Hearing personal stories are often significant and meaningful. Through Voices for Hope, ADA wants persons with dementia and their families to partner with us in our dementia awareness and advocacy efforts.
Persons with dementia are generally perceived to be incapable of making decisions and their opinions are rarely consulted. Such perceptions will only intensify the stigma towards dementia.
In January 2019, with the support from National Council of Social Service, ADA introduced a pilot programme ‘Voices for Hope’ to empower persons with dementia and their caregivers in Singapore. The programme aims to enable persons with dementia to be confident and equipped with relevant skills to “step up” and actively share their stories, needs, and views in public platforms.
Since its inception, two cohorts consisting of 12 persons with dementia have graduated from Voices for Hope.
Take Peter Lim for an example, who has lived with dementia for at least a decade now. He and his wife, Tan Quee Eng, have attended eight three-hour sessions together every Saturday to equip themselves with self-advocacy skills. “I am delighted to be an advocate for dementia because it has allowed me to share my situation with others. I want to be involved and still be able to contribute to our community,” Peter shares candidly.
A Glimpse into Voices for Hope
The session begins with an introduction as they may have forgotten each other over the week. Based on the group’s interest, activities such as scrapbooking and letter writing to a significant person are conducted. To build their confidence on public speaking further, the programme also includes an open-mic session, where persons with dementia and caregivers can speak on a topic that they care about.
Peter shares the story behind his collage with Winnie Tan, a participant with dementia.
Voices for Hope will run for three years. The programme is about more than getting a small group of people to speak up. The ultimate goal is to change societal attitudes, reduce the stigma and improve the landscape of how persons with dementia are perceived and supported.
Upon completion of the programme, the participants are invited to be members of the Forget Us Not (FUN) Network, supported by Lien Foundation, which continues to provide support, ongoing training and speaking opportunities.
In June 2019, Steven Lau, who has moderate dementia, was invited for a LIVE radio talk-show with his wife, Wong Lai Quen. The couple shared about living their lives despite dementia, an experience that was eye-opening for them.

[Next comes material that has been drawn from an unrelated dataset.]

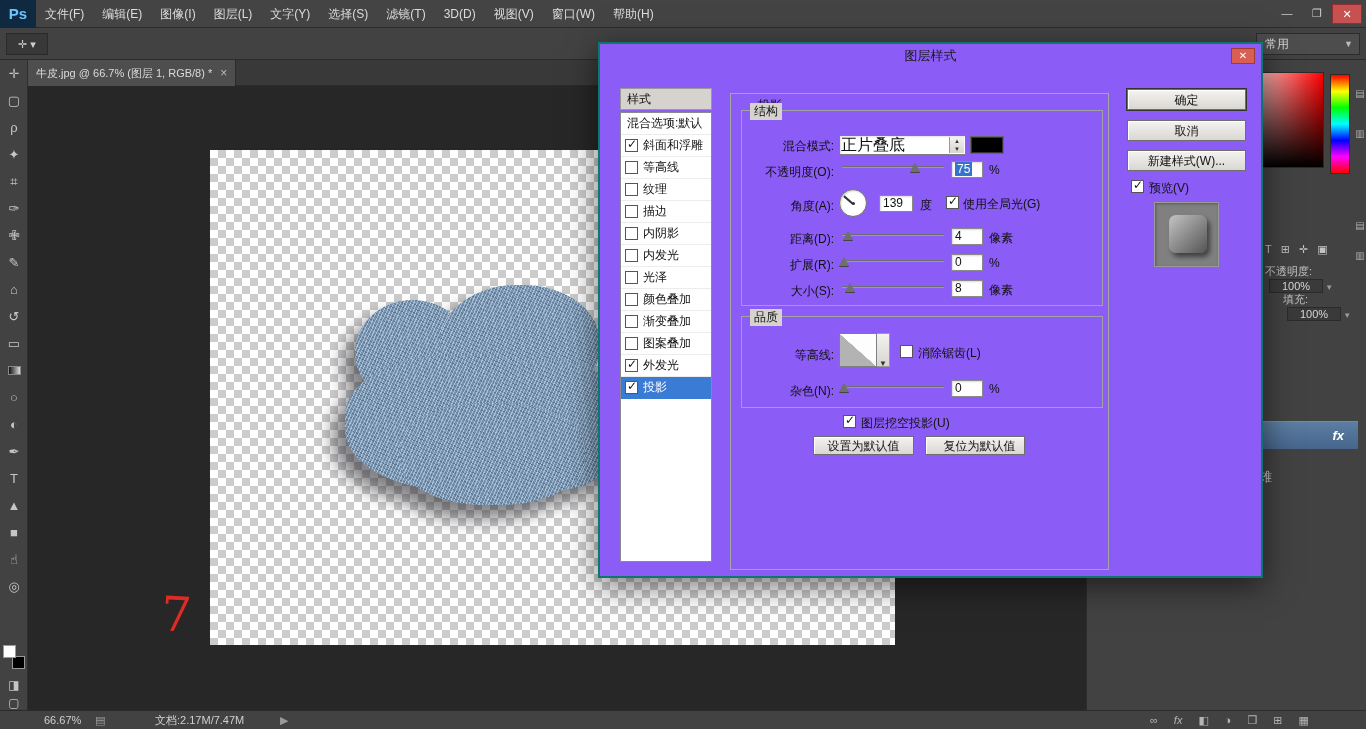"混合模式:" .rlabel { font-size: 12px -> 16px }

“Despite dementia, my husband is still the same. He is independent and still has his sense of humour although he needs reminding and assistance with dates and commitments. He believes having dementia is not the end of life and is blessed with loving, patient, and understanding family members. By taking the first step to speak up, I hope it encourages other families to do the same. Like a ripple effect, one day we will be able to reduce the stigma on dementia and make a positive impact for those living with this condition,” Lai Quen shares.